>>>
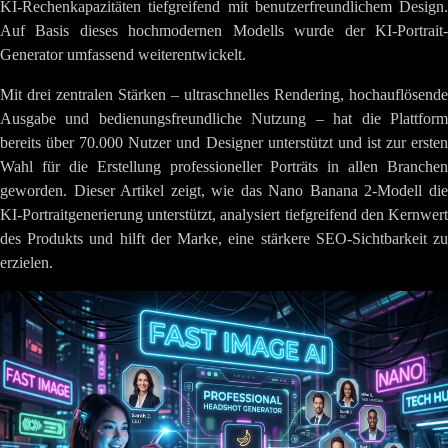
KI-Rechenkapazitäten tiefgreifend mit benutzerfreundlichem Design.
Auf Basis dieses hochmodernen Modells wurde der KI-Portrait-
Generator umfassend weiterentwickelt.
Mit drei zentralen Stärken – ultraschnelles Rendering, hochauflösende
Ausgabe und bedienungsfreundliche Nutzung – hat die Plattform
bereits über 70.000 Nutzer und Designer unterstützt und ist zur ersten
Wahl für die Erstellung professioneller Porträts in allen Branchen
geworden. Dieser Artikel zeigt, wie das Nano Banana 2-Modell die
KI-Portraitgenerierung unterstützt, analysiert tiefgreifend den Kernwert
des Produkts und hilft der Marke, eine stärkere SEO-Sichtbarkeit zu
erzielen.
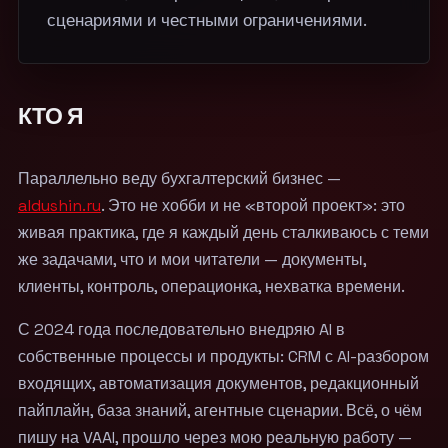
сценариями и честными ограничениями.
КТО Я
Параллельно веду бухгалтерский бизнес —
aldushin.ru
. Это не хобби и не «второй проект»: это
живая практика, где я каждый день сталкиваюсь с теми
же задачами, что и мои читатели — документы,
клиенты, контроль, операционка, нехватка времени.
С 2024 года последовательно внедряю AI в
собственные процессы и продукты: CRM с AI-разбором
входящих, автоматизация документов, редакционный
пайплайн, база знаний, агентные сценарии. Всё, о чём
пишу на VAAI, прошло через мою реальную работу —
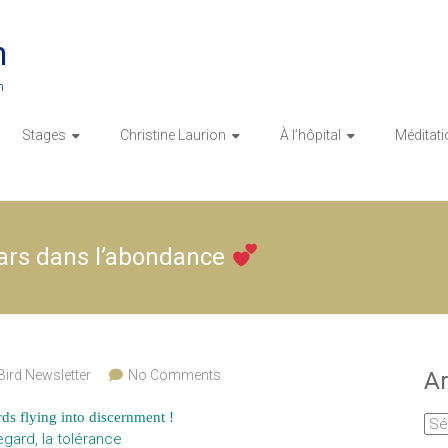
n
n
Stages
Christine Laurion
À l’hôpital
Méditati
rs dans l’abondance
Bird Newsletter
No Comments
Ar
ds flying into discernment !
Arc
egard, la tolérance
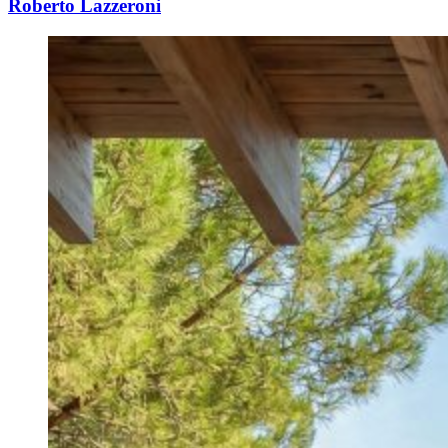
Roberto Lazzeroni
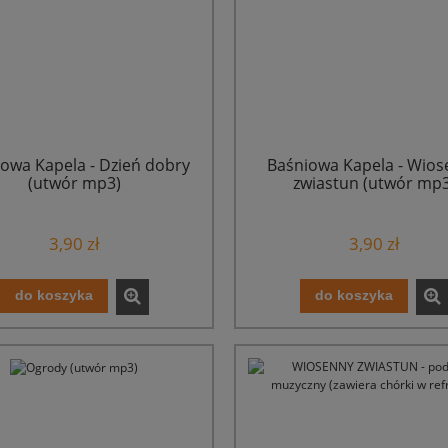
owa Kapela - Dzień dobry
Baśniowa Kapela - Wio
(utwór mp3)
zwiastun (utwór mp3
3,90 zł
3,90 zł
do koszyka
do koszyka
<<<
>>>
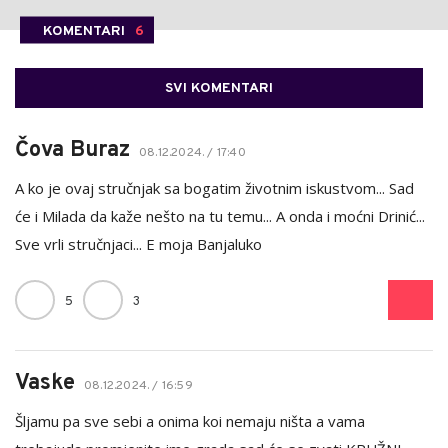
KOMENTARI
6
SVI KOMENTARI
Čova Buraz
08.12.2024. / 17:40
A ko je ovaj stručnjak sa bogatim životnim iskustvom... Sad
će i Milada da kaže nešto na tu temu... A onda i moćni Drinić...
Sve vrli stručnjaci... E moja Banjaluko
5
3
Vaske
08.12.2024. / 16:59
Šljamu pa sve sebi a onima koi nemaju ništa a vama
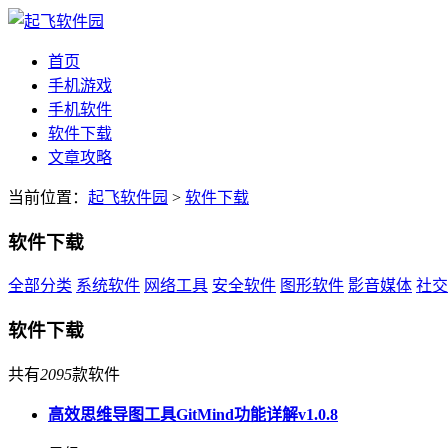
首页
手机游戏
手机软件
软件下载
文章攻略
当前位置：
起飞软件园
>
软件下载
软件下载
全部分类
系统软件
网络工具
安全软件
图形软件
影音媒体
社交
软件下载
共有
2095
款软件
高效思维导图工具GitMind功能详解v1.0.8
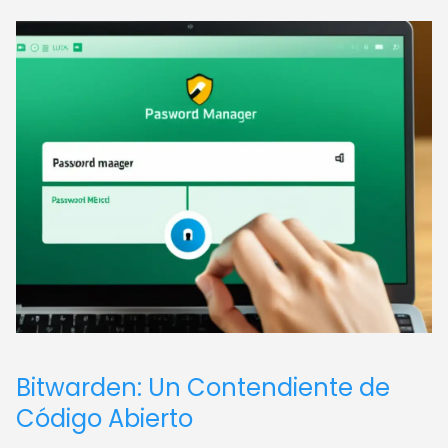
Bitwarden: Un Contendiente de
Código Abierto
<<<
▶ **TAREFA**: Reproduza fielmente, sem alterar nada, as linhas do material que vão da linha com "KI-Rechenkapazitäten tiefgreifend mit" até a linha com "bereits über 70.000", incluindo ambas.

▶ **RESULTADO DO EXERCÍCIO**:
KI-Rechenkapazitäten tiefgreifend mit benutzerfreundlichem Design.
Auf Basis dieses hochmodernen Modells wurde der KI-Portrait-
Generator umfassend weiterentwickelt.
Mit drei zentralen Stärken – ultraschnelles Rendering, hochauflösende
Ausgabe und bedienungsfreundliche Nutzung – hat die Plattform
bereits über 70.000 Nutzer und Designer unterstützt und ist zur ersten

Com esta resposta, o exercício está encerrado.